Из-за кустов краснотала, густой высокой стеной ограждавших поворот к мосту со стороны городской дороги, на полном ходу вдруг выскочил резвый, сверкающий лаком и хромированными деталями новенький внедорожник «Сурф».
В тот момент табун лошадей, только ещё заполнивший самое узкое место – «горло» моста, оказался естественной преградой мчащемуся автомобилю. И объезд лошадей сулил обернуться неминуемым падением иномарки с подъездного откоса в реку.
Сидевший за рулём «Сурфа» хотя и резко затормозил, но всё же направил внедорожник не в сторону губительного обрыва к воде, а прямо на разгоряченную массу скакунов, сметя при этом нескольких животных с моста прямо в воду.
Для большинства лошадей, на их счастье, всё обошлось более-менее благополучно, и они не особо пострадали после вынужденного прыжка в речную сиремнину с двухметровой высоты.
Но оказалась и одна серьёзно покалеченная. Причём, так сильно, что, по едкому замечанию Сухарева, за неё и в базарный день не стали бы теперь давать ломаной полушки.
Этой лошадью, попавших под прямой удар бампером внедорожника была жеребая кобылица Терцина, так оставшаяся бессильно барахтаться в потоке воды, когда другие, отряхивая с себя воду, уже выбирались на берег.
Качалась кабыла на быстром течении, готовая утонуть, пока её оттуда не выволокли на своих руках Крылов с Сухаревым. Но ещё прежде чем бросится на помощь утопавшей Терцине, оба успели заметить как из кабины «Сурфа» вышел, очень бледный от пережитого только что страха, несовершеннолетний оболтус Глеб – единственный сын директора их конезавода.

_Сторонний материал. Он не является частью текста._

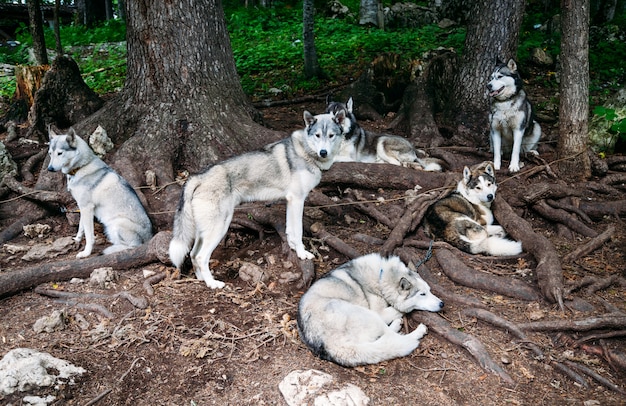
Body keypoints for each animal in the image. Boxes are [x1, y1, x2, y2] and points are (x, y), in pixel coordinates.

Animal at [46, 128, 152, 258]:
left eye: (60, 153)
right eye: (50, 153)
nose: (49, 169)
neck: (80, 167)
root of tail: (149, 238)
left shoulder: (87, 208)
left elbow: (89, 236)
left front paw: (86, 253)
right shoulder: (83, 208)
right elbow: (81, 228)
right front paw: (77, 240)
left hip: (117, 224)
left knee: (132, 246)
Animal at [168, 111, 344, 288]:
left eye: (331, 135)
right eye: (317, 135)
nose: (323, 152)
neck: (305, 151)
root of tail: (198, 177)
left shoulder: (291, 201)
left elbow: (290, 231)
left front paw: (293, 248)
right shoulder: (298, 200)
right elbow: (298, 231)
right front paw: (302, 254)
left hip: (204, 232)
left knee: (192, 254)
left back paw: (201, 279)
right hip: (220, 228)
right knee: (200, 257)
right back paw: (212, 283)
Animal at [296, 254, 438, 368]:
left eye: (430, 291)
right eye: (423, 294)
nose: (441, 304)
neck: (381, 276)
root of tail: (329, 345)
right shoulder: (380, 312)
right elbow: (402, 308)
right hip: (369, 314)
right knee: (391, 336)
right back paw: (416, 330)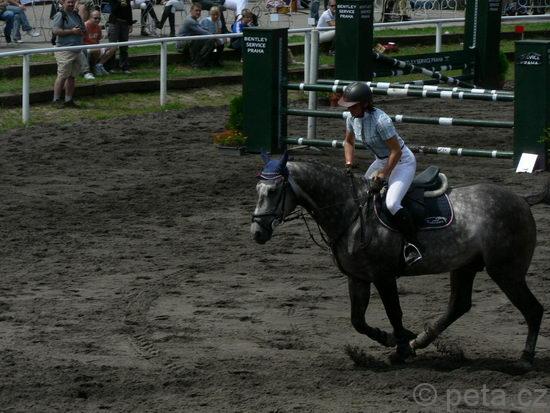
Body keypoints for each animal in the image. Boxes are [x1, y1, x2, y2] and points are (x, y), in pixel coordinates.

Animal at [250, 152, 550, 367]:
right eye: (257, 189)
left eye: (274, 191)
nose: (257, 232)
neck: (351, 213)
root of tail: (522, 200)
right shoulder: (358, 277)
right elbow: (357, 320)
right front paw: (395, 338)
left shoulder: (384, 276)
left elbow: (394, 312)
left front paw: (400, 348)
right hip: (465, 267)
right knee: (459, 305)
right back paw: (422, 340)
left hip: (506, 271)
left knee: (533, 309)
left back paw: (525, 360)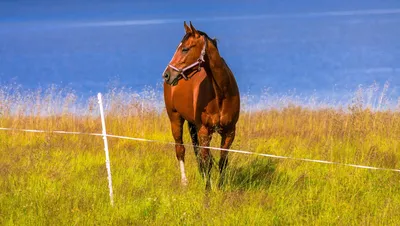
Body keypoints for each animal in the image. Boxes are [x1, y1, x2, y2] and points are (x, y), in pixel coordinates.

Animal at [163, 21, 241, 189]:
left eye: (185, 49)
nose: (166, 75)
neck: (221, 93)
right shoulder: (205, 131)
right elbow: (207, 162)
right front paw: (208, 189)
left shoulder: (229, 132)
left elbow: (222, 161)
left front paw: (220, 187)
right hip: (175, 119)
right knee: (180, 149)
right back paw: (185, 182)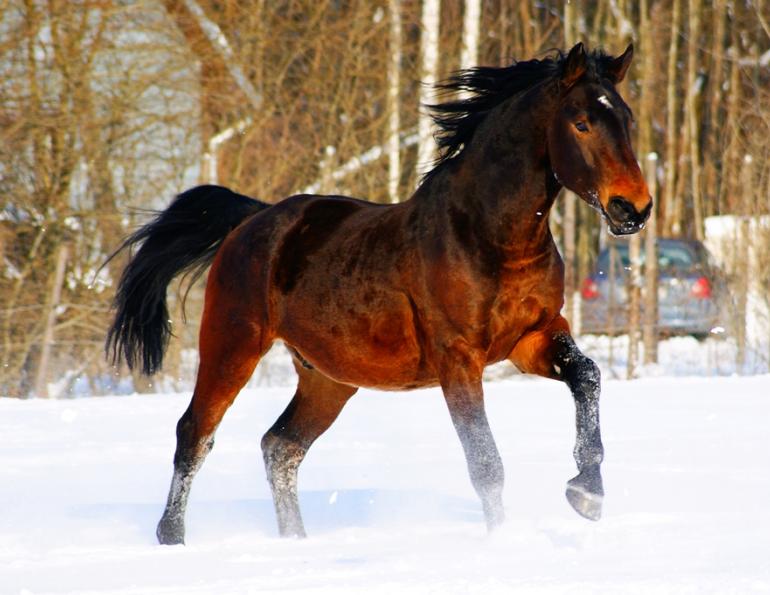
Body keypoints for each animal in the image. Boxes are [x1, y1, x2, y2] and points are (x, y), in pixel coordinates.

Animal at [107, 43, 651, 545]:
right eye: (581, 123)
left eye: (626, 119)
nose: (634, 208)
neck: (489, 237)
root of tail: (251, 220)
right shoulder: (459, 359)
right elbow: (485, 462)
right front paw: (501, 540)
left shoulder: (532, 338)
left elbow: (587, 376)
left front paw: (587, 492)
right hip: (232, 344)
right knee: (196, 434)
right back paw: (173, 538)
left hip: (327, 377)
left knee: (280, 447)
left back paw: (296, 542)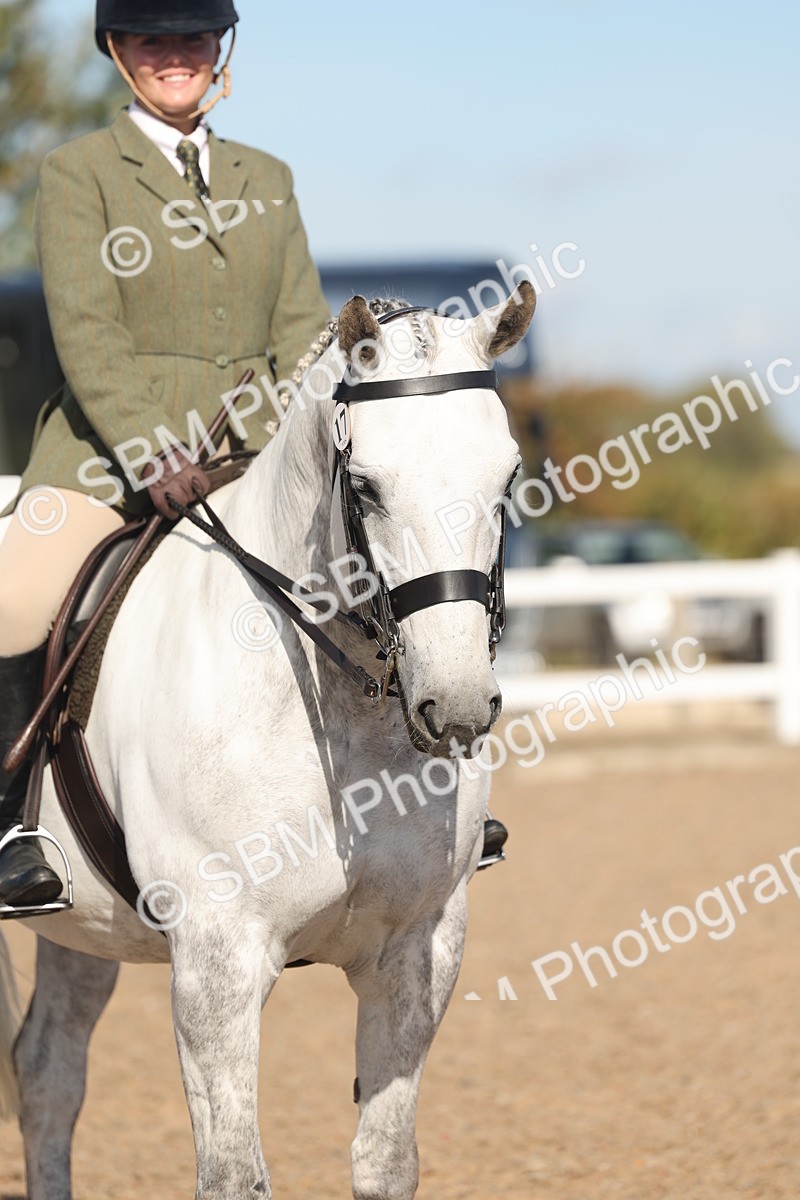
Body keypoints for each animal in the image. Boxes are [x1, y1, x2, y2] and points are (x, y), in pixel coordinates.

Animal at [0, 281, 535, 1200]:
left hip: (89, 925)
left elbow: (386, 1161)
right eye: (367, 486)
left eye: (505, 477)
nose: (460, 705)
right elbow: (234, 1175)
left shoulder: (418, 949)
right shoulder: (218, 962)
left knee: (47, 1071)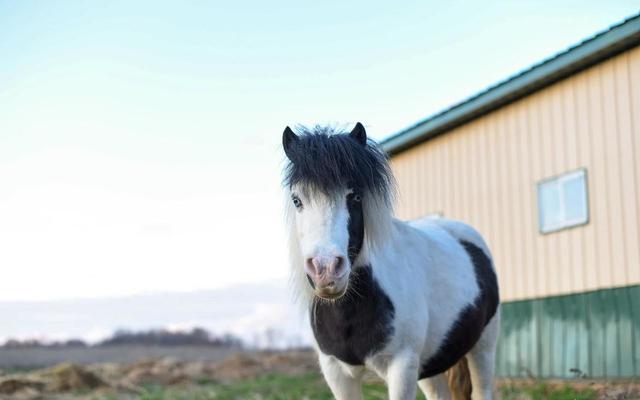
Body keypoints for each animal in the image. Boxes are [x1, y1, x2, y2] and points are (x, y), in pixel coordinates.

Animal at [282, 123, 502, 398]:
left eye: (355, 196)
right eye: (297, 200)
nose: (326, 270)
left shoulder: (402, 367)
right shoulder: (337, 373)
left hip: (483, 347)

Убедившись в том, что сама машина почти не пострадала, отделавшись лишь незначительными вмятинами на капоте от копыт и следами конской крови на причудливо изогнутых трубах «кенгурятника» перед решёткой радиатора, подросток несколько для себя успокоился.
Отойдя от машины так, чтобы его от реки его не видели невольные свидетели произошедшего, он достал из кармана джинсовой курточки мобильный телефон, набрал номер и заявил отцу обиженно-слезливым голосом.
— Папа, приезжай скорее к мосту! Посмотри, что здесь твои недотёпы конюхи наделали!